In einem nächsten Schritt beschäftigte uns die Feststellung des SZ Journalisten Tobias Haberl, dass es eine Portion Mut braucht, sich heute in der Gesellschaft als Christ zu bekennen. In einem sehenswerten Podcast erläuterte er, welches der Anlass war, das Buch „Unter Heiden. Warum ich trotzdem Christ bleibe“ zu schreiben. Immer häufiger machte er in seinem Umfeld die Erfahrung, als gläubiger Mensch nicht mehr verstanden zu werden: Heute an Gott glauben? In dieser Kirche bleiben?

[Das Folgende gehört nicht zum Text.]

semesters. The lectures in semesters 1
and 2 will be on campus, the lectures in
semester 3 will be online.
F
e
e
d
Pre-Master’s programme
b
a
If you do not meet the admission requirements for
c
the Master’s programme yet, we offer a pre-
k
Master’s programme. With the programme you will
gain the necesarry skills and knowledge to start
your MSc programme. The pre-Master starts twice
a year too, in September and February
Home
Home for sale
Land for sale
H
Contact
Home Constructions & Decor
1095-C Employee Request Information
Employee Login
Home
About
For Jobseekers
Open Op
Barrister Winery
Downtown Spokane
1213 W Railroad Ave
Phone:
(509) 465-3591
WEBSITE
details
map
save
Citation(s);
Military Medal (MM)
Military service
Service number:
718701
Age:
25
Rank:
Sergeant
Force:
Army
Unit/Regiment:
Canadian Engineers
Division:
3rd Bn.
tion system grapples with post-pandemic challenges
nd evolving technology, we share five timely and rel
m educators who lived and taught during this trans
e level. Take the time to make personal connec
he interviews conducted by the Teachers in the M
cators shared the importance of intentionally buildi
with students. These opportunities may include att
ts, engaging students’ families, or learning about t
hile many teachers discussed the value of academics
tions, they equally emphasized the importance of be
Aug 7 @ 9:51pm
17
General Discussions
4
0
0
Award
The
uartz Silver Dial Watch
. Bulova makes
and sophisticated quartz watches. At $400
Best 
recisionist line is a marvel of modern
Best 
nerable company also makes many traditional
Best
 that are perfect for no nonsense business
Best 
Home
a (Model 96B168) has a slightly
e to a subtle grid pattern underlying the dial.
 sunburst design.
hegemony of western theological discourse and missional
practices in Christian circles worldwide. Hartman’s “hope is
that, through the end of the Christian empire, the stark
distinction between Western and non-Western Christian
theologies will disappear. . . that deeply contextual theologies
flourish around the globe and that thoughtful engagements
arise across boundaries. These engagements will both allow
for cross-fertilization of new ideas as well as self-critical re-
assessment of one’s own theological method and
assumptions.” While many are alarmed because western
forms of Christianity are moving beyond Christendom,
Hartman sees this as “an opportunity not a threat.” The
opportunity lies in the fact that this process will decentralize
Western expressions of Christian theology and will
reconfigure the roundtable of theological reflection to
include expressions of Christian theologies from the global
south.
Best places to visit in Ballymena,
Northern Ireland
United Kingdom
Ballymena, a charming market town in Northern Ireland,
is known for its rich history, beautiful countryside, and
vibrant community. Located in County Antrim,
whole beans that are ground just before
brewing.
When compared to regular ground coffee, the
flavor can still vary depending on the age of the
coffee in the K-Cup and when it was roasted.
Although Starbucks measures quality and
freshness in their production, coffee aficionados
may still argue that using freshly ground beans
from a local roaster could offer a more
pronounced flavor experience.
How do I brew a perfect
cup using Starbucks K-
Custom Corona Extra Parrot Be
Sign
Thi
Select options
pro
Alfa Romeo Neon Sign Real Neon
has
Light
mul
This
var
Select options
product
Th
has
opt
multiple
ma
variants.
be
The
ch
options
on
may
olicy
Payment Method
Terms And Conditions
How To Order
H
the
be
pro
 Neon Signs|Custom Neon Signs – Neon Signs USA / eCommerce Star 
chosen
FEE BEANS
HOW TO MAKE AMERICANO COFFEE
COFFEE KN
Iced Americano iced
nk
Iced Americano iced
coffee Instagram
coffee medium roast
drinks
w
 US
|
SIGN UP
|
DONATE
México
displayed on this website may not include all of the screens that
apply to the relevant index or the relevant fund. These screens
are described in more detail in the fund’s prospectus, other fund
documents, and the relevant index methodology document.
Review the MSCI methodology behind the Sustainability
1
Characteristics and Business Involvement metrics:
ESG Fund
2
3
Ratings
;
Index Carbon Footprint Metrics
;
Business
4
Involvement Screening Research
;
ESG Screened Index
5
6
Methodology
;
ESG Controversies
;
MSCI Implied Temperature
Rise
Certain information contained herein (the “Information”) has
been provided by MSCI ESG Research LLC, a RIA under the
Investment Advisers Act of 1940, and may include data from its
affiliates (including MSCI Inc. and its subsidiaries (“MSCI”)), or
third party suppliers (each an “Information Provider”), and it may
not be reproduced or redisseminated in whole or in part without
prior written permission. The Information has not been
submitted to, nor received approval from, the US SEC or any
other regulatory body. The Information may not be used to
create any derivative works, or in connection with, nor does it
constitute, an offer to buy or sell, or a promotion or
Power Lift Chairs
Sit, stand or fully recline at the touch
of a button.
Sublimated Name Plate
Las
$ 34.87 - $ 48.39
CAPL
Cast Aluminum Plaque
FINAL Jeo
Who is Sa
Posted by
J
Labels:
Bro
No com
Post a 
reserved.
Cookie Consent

Da wird man belächelt oder erhält ironisch distanzierte Kommentare. Das war für ihn Anlass, sich  intensiv mit der Frage zu beschäftigen, warum er glaubt und was der Glaube einer verunsicherten Gesellschaft geben kann. Nachlesen kann man seine Antworten ausführlich in dem daraus entstandenen Buch „Unter Heiden“. 

Am Samstagvormittag beschäftigten wir uns  in Gruppenarbeit  intensiv  mit der Frage, wie wir unser Christsein heute leben können. Die erarbeiteten Ergebnisse  sind Wegweiser für unser Zusammenleben im Kleinen wie im Großen:  weg vom  „Ich“ hin zum „Wir“, Gemeinschaft sein, Verantwortung über- nehmen, offene Ohren haben, zuhören, einander ernst nehmen, Orte der Stille und der Auszeit anbieten, mutig  formulieren, dass man aus seinem Glauben Kraft und Ruhe schöpft, gegen die Dauerangst das Vertrauen setzen, authentisch leben. 

Am Nachmittag besuchten wir das Kloster der Erlöserschwestern in Würzburg hinter dem Dom. Die Ordensgemeinschaft hatte sich vor einigen Jahren dazu entschlossen, ihr Kloster mitten in der Stadt zu öffnen und  einen Ort der Begegnung zu schaffen. Ein sehr mutiger Schritt, bedeutete es doch für die Schwestern des Ordens, jahrzehntelang Gewohntes aufzugeben. Entstanden ist ein beeindruckendes Gesamtensemble: ein einladender und zur Aktion anregender Empfangsraum, der „Garten des Lebens“  anstelle des alten Parkplatzes,  das Cafe Maris mit köstlichen Kuchen, der Garten der Stille. Unter der fachkundigen Führung von Herrn Kirchner waren wir beeindruckt von der renovierten Erlöserkirche, die ein selten erlebtes stimmiges Gesamtkonzept widerspiegelt, das zum Verweilen, zur Besinnung, zum Atemholen, zur Gottesbegegnung einlädt. Das neue Kolumbarium hinterließ durch die helle, lichtdurchflutete Gestaltung bei allen einen so freundlichen Eindruck, dass man vor dem Tod eigentlich keine Angst zu haben braucht. Vorbei am „Spiegelraum“, der das Leitwort der Erlöserschwestern „In Liebe für das Leben, damit Erlösung  Wirklichkeit wird“ phantasiereich gestaltet, verließen wir beschwingt und zugleich voller Hochachtung für das Lebenswerk der Schwestern diesen inspirierenden Ort. 

Am Abend feierten wir gemeinsam Gottesdienst zum Tagesevangelium „Taufe des Herrn“. Anknüpfend an diesen Gottesdienst beschäftigten wir uns am Sonntagmorgen in einer stillen Gebetszeit mit anschließendem Austausch, was es für jeden von uns bedeutet, getauft zu sein. Über die liebevoll gestaltete „Mitte“ ließen wir anhand der ausgelegten Gegenstände wie Seil, Fernglas, Koffer, Baukasten, Spiegel, Kinderschuhe, Hand, Ohr, Mund, Pinocchio, Maske, Herz unseren Gedanken zum Thema „Mut“ noch einmal  freien Raum. 

Wie in den vielen Jahren zuvor kam auch in diesem Jahr das gesellige Zusammensein am Abend nicht zur kurz. Gemeinschaft lebt neben gemeinsamer Arbeit, Austausch, Begegnung natürlich auch vom herzhaften Lachen und Plaudern über Gott und die Welt. Voller innerer Zufriedenheit und mit Vorfreude auf den im  Mai bevorstehenden Katholikentag in Würzburg fuhren wir am Sonntag nach Hause, bereit, mutig unseren Weg weiterzugehen.